地に足がつかないふわふわした精神状態のまま、打ち上げに流れる美針や会の常連メンバーのあとについて、予約してあるという店の前まで来たところで、モリヤはあっと叫びそうになった。濃い夕闇の中に、あの男がいた。長身に長い銀髪の夜の影。紅い瞳はサングラスに隠れていたが、見間違えようもない。隣で未遠がひゅっと息をのんだ。モリヤが反射的に未遠の肩を抱くと、未遠はモリヤの腕に縋りついた。
「ディーさん、こっちこっち!」
美針が声をはずませて男に手を振った。男は微笑で美針に応えた。男の装いに視線を走らせて、再びモリヤは声をあげそうになった。未遠とお揃いなのだ。アリスアウアアの店員が、コンセプトは「ヴァンパイアの正装」だ、と言っていた新作だ。しかも憎たらしいほど着こなしている。美針がうっとりと言った。
「格好良い……。本当に、お茶会にもいらっしゃれば良かったのに」
「有り難う……ございます。この時間に起きるのが、精一杯で……」
「……夜の仕事か何かですか」
堪えきれずにモリヤは割って入った。男を睨みつける。男は笑顔でモリヤを見下ろし、あの掠れた低音で途切れ途切れに答えた。
「そう、ですね……。夜の世界にしか、棲めない……のです」
「ああ、仰ることも素敵!」
美針のうわずった嬌声に、モリヤは舌打ちをした。誤魔化す余裕がない。
「……美針、知り合い?」
「うん、金曜の夜にヴァンパイア・カフェでお茶会の最後の打ち合わせしたときに、店の前で会ったの。で、あまりにも格好良いから逆ナンしちゃったの。……モリヤさんこそ、ディーさんのことご存じなの?」
何と答えようかモリヤが迷っているうちに、男が先回りして言った。
「……いいえ、初めて……お会いします。モリヤ、と仰るんですね」
男は微笑している。モリヤは混乱しながら奥歯を噛んだ。未遠はモリヤの背中に隠れるようにくっついている。モリヤが放っている険悪な空気をようやく察したのか、美針が戸惑ったようにモリヤの耳もとで訊いた。
「ごめんね、モリヤさん。初めての人を抜き打ちで呼んじゃって、……不味かった?」
「……ううん」
とにかく中入ろうよー、と誰かが助け船を出した。「そうだよね、とにかくお店入ろっか、お腹すいた!」と明らかにホッとした様子で美針が言ったのを合図に、一行はぞろぞろとビル内へ移動した。

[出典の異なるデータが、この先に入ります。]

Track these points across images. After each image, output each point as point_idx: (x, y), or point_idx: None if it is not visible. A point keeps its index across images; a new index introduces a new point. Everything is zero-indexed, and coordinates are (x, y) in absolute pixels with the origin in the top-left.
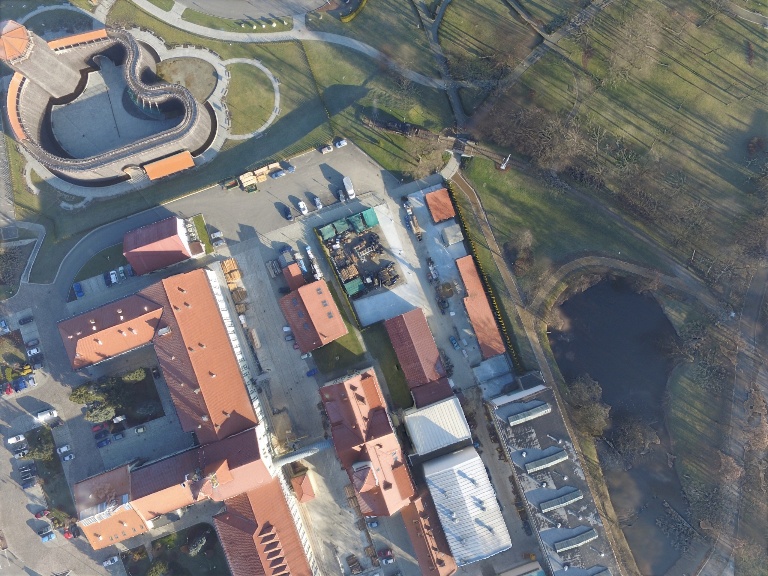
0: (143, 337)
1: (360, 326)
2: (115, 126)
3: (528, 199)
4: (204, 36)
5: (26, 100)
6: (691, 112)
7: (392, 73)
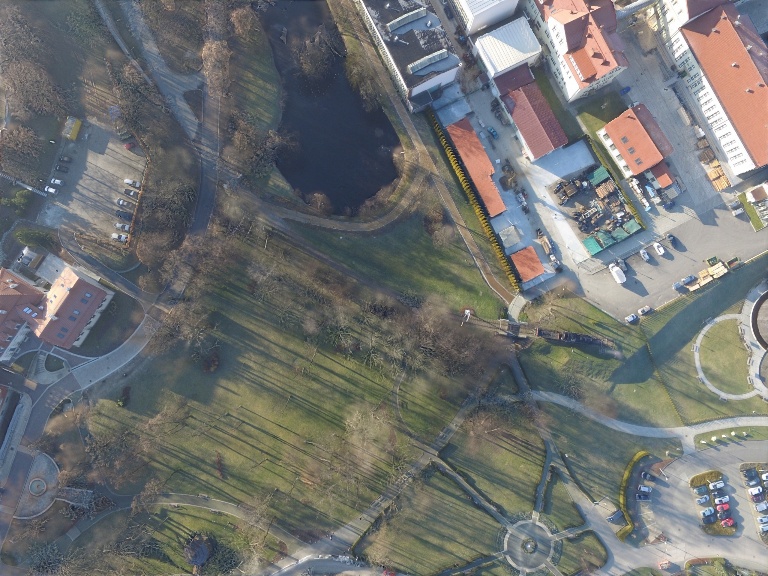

エレベーターで八階へ上がり、目当てのキリストン・カフェへ入ろうとしたとき、美針と話しながら先頭を歩いていた男がふと立ち止まり、逡巡する素振りを見せた。それはほんの一瞬で、男はすぐに美針に並んで歩き出したが、美針はそのかすかな躊躇いを見逃さなかった。
「どうかされました?」
「ああ、いえ、……教会、かと思った……のですが。レストラン、なんですね」
「そう、雰囲気があるでしょう? 祭壇もあったりして、いい感じなんですよお」
美針の言った通り、店内には祭壇が設えられていた。祭壇を見やり、店の内装を眺め回して、男は成る程、と呟いて笑った。その笑いはモリヤには嘲笑に見えた。
長方形のテーブルを挟み、四人ずつ向かいあうかたちで八人が席についた。モリヤと未遠が並んだちょうど真向かいに、男と美針が座った。皆が落ち着いたのを見計らって、美針が立ち上がった。
「改めてご紹介します。ディーさんことディザイアさん」
「……ディザイアです」
男はサングラスを外し、会釈した。ゴスロリ・サークルの集まりには仰々しいハンドルネームを使いたがる者が多い。モリヤの右側に仲良く座っている、シルクハットを被った脂性の青年と太ったロリータ少女のカップルもそれぞれスメラギ「皇」「姫乃」と名乗っており、「貴族様を気取っているくせに肝心の名前が暴走族センスで、全くお里が知れる」とモリヤは常々未遠の前で嘲っていた。「ディザイア」などという気恥ずかしい単語を大真面目に名乗ったのがこの男でなかったら、モリヤは失笑のあまり噴き出していたに違いない。
常連のメンバーも、ディザイアと名乗った男のために、美針から時計回りの順で一人ずつ自己紹介した。皇はご丁寧に「自分は吸血鬼一族の貴族で、この姫乃が成人したら一族に加える予定です」と設定まで披露した。最後に未遠がか細い声で「高村未遠です」と言ったところでドリンクが運ばれてきて、一同は乾杯した。
男は懐から暗紅の液体を満たした小瓶を取り出し、赤ワインのグラスに数滴落としてから、口をつけた。
「いま、何を入れたんですか?」
「血……ですよ」
「いやだあ!」
男の一挙手一投足にいちいち反応する美針の金属質な声が耳に障る。モリヤは未遠に向かって顔を顰めてみせた。